Saturday, October 10, 2015

If The Textbooks Are Free, Who Pays The Writers?

College costs continue to climb year after year, and politicians continue to offer legislative solutions to the problem. Either those bills are never passed, or the new laws don't help, because there is no end in sight to the rise in tuition and associated expenses.

Senator Dick Durbin has come up with a plan that he must think is a genuine solution. On its face, it is brilliant. Why not cut one aspect of the out-of-control issue and make the textbooks free?

Those evil, greedy publishers are charging hundreds of dollars per book, and why should they get away with it? Why not give the various colleges and universities a grant that they can then use to create educational materials that can be distributed at no cost to the students whose families struggle to meet the fees?

So, does the grant money go to the freelancers who will write that material?

Or will it be spent on office staff and IT people with a chunk going to the professor who has to put the thing together?
Freelance writer after passage of The Affordable College Textbook Act

It costs a lot to create a textbook. There isn't enough money to go around because Congress is not going to write a blank check, so who is going to end up with the short straw when it's time to compensate those who put time and effort into making that textbook.

Publishers will, of course, get as much as they can out of educational materials. Then it's up to the sales force to promote those books and make college professors believe that their product is the best and you'd be a fool to consider a competitor's tome on English Literature or Calculus. It's competition that keeps prices in check, not an act of Congress, but competition depends on those who do the selecting. Often the person teaching the course had a hand in writing the text, so they have an added incentive to pick Publisher A over Publisher B. The student then has to pay because they can't pass a class without reading the textbook that has all that material that is going to be on the final that counts towards 75% of your final grade.

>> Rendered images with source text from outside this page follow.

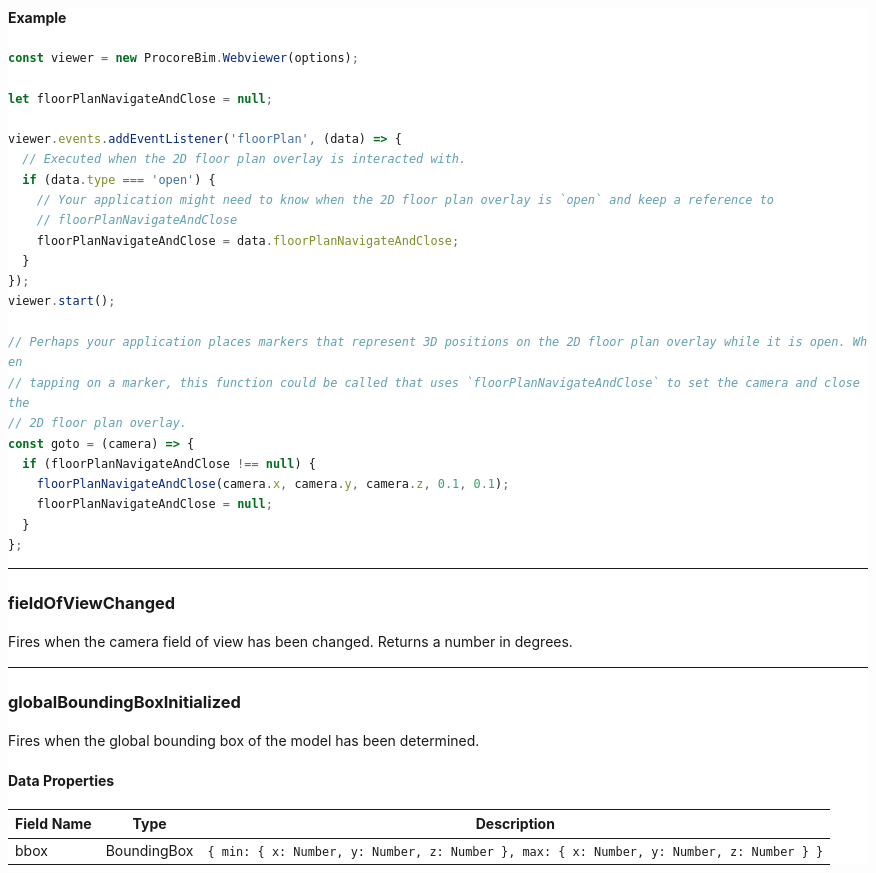 #### Example

```js
const viewer = new ProcoreBim.Webviewer(options);

let floorPlanNavigateAndClose = null;

viewer.events.addEventListener('floorPlan', (data) => {
  // Executed when the 2D floor plan overlay is interacted with.
  if (data.type === 'open') {
    // Your application might need to know when the 2D floor plan overlay is `open` and keep a reference to
    // floorPlanNavigateAndClose
    floorPlanNavigateAndClose = data.floorPlanNavigateAndClose;
  }
});
viewer.start();

// Perhaps your application places markers that represent 3D positions on the 2D floor plan overlay while it is open. When
// tapping on a marker, this function could be called that uses `floorPlanNavigateAndClose` to set the camera and close the
// 2D floor plan overlay.
const goto = (camera) => {
  if (floorPlanNavigateAndClose !== null) {
    floorPlanNavigateAndClose(camera.x, camera.y, camera.z, 0.1, 0.1);
    floorPlanNavigateAndClose = null;
  }
};
```

---

### fieldOfViewChanged

<p class="heading-link-container"><a class="heading-link" href="#fieldofviewchanged"></a></p>

Fires when the camera field of view has been changed. Returns a number in degrees.

---

### globalBoundingBoxInitialized

<p class="heading-link-container"><a class="heading-link" href="#globalboundingboxinitialized"></a></p>

Fires when the global bounding box of the model has been determined.

#### Data Properties

| Field Name | Type | Description |
| - | - | - |
| bbox | BoundingBox | `{ min: { x: Number, y: Number, z: Number }, max: { x: Number, y: Number, z: Number } }` |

A professor might find some particular book meets all criteria for material to be covered. They won't think about how much the book will cost because they are concerned with teaching and learning. Let some other publisher come up with something just as good at a lower price, and then push that lower price as a benefit for the students, and the course material would come down a notch.

But not all that much. It's a very limited market and there are few publishers printing textbooks. So what can be done?

Bring textbook creation in-house and the professors will have to make their own books, which they won't take kindly to. They could hire the freelancers, but a teacher of philosophy isn't going to know who to hire, or what qualities are important, or anything else about a foreign industry. Isn't that why God created publishers?

So who picks the freelancers? The universities?

Instead of literary journals, the MFAs could learn how to write and edit textbooks, which would go a long way to tackling two thorny issues. Literary journals are expensive to produce and don't sell, so forget that literary nonsense and turn the graduate students into freelance writers whose course credits would require them to write all the chemistry and biology texts.

Now the university is looking at some real cost savings.